The innocent purchaser, bona fide prospective purchaser and contiguous property owner defenses to federal Superfund liability for owners of contaminated property require purchasers to conduct all appropriate inquiry (AAI) into the previous ownership and uses of the property in an effort to identify existing contamination. For many years, Phase I Environmental Site Assessments (Phase I ESA) have been routinely performed to meet this requirement and to identify environmental risks, but whether a particular Phase I ESA was enough to establish AAI has been uncertain. In its final AAI rule (70 Fed. Reg. 66070), the U.S. Environmental Protection Agency (EPA) has clarified that AAI requires a greater level of assessment than traditionally performed.

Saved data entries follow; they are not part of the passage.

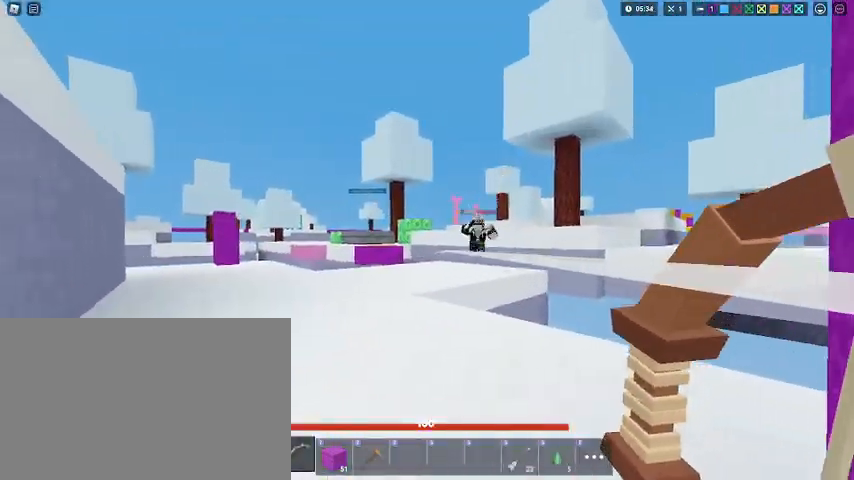
{"keys": ["a", "s", "shift"], "mouse": [], "mouse_move": "still", "events": [[67, "mouse_left", "up"], [133, "shift", "down"], [200, "space", "down"], [400, "space", "up"]]}
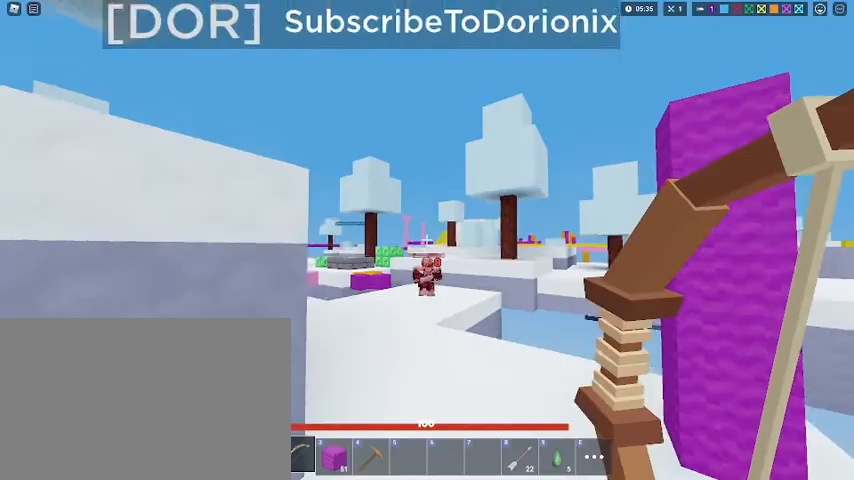
{"keys": ["3", "shift", "w"], "mouse": [], "mouse_move": "still", "events": [[200, "s", "up"], [200, "w", "down"], [267, "shift", "up"], [300, "a", "up"], [367, "shift", "down"], [500, "3", "down"]]}
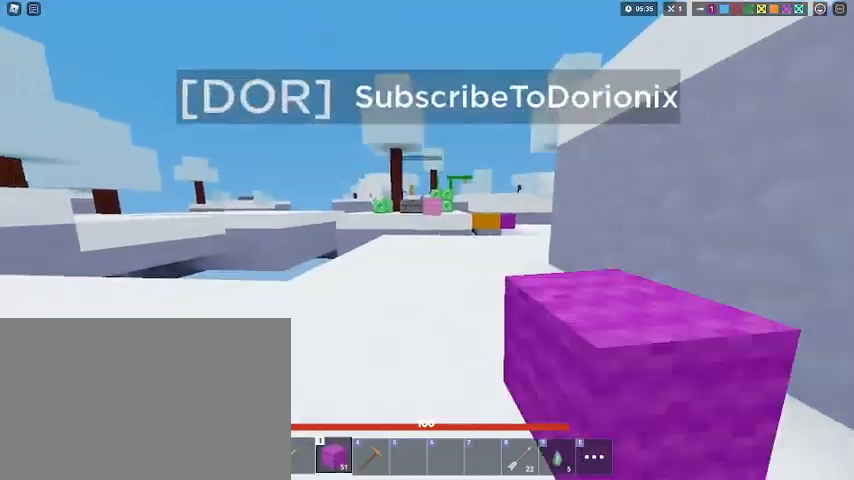
{"keys": ["shift", "w"], "mouse": [], "mouse_move": "still", "events": [[100, "3", "up"]]}
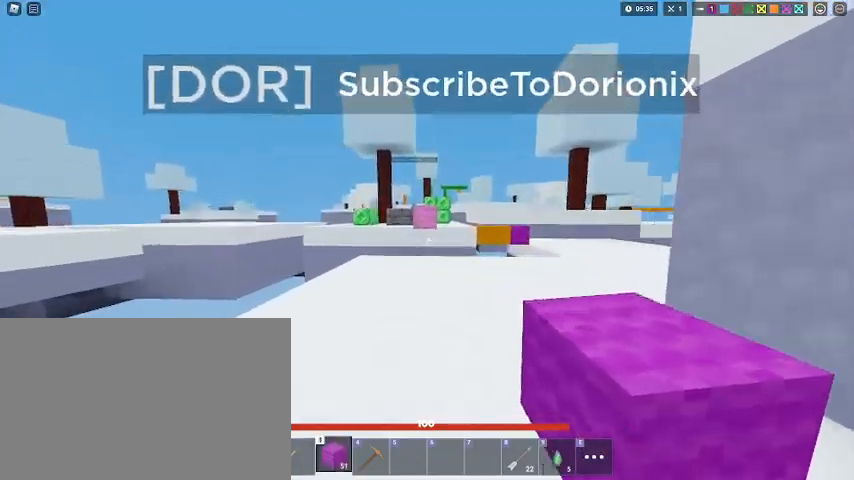
{"keys": ["shift", "w"], "mouse": [], "mouse_move": "still", "events": [[100, "mouse_left", "down"], [167, "mouse_left", "up"], [233, "mouse_left", "down"], [300, "mouse_left", "up"], [367, "mouse_left", "down"], [433, "mouse_left", "up"]]}
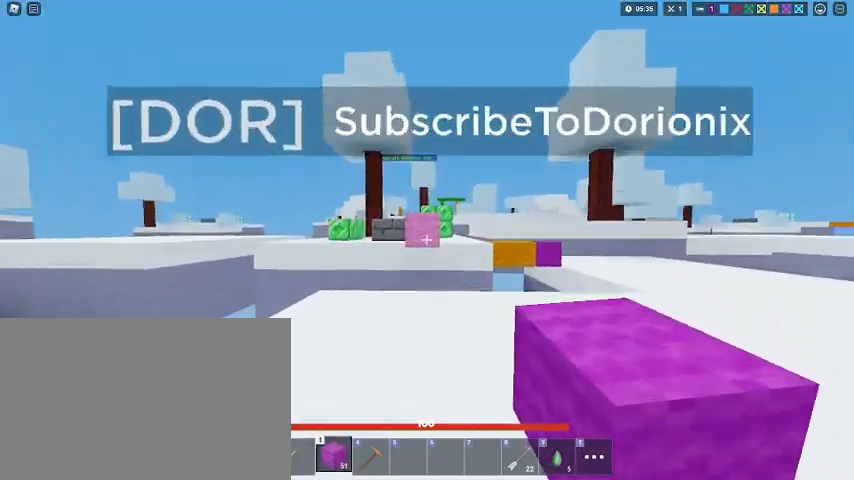
{"keys": ["shift", "space", "w"], "mouse": [], "mouse_move": "still", "events": [[33, "mouse_left", "down"], [67, "mouse_left", "up"], [167, "mouse_left", "down"], [200, "mouse_left", "up"], [500, "space", "down"]]}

The AAI rule establishes new environmental due diligence standards and practices that must be followed in order to qualify for the referenced landowner liability protections. The rule becomes effective on November 1, 2006, and is estimated to affect more than 250,000 commercial real estate transactions nationwide annually. The EPA also announced that the 2005 update of ASTM E1527 Standard Practice for Phase I ESA may be used in lieu of the AAI rule to meet the federal due diligence requirements. Until November 1, AAI may be met by using the new AAI rule or ASTM E1527-05, ASTM E1527-00, ASTM E1527-97. After November 1, only the new AAI rule and ASTM E1527-05 will constitute compliance with AAI.

Compliance with the new requirements will be critical to limiting the liability of clients engaged in real property transactions. The AAI rule also establishes important new standards for environmental consultants. This article briefly summarizes the background of the AAI rule and provides an overview of the new due diligence standards and practices that will take effect in November.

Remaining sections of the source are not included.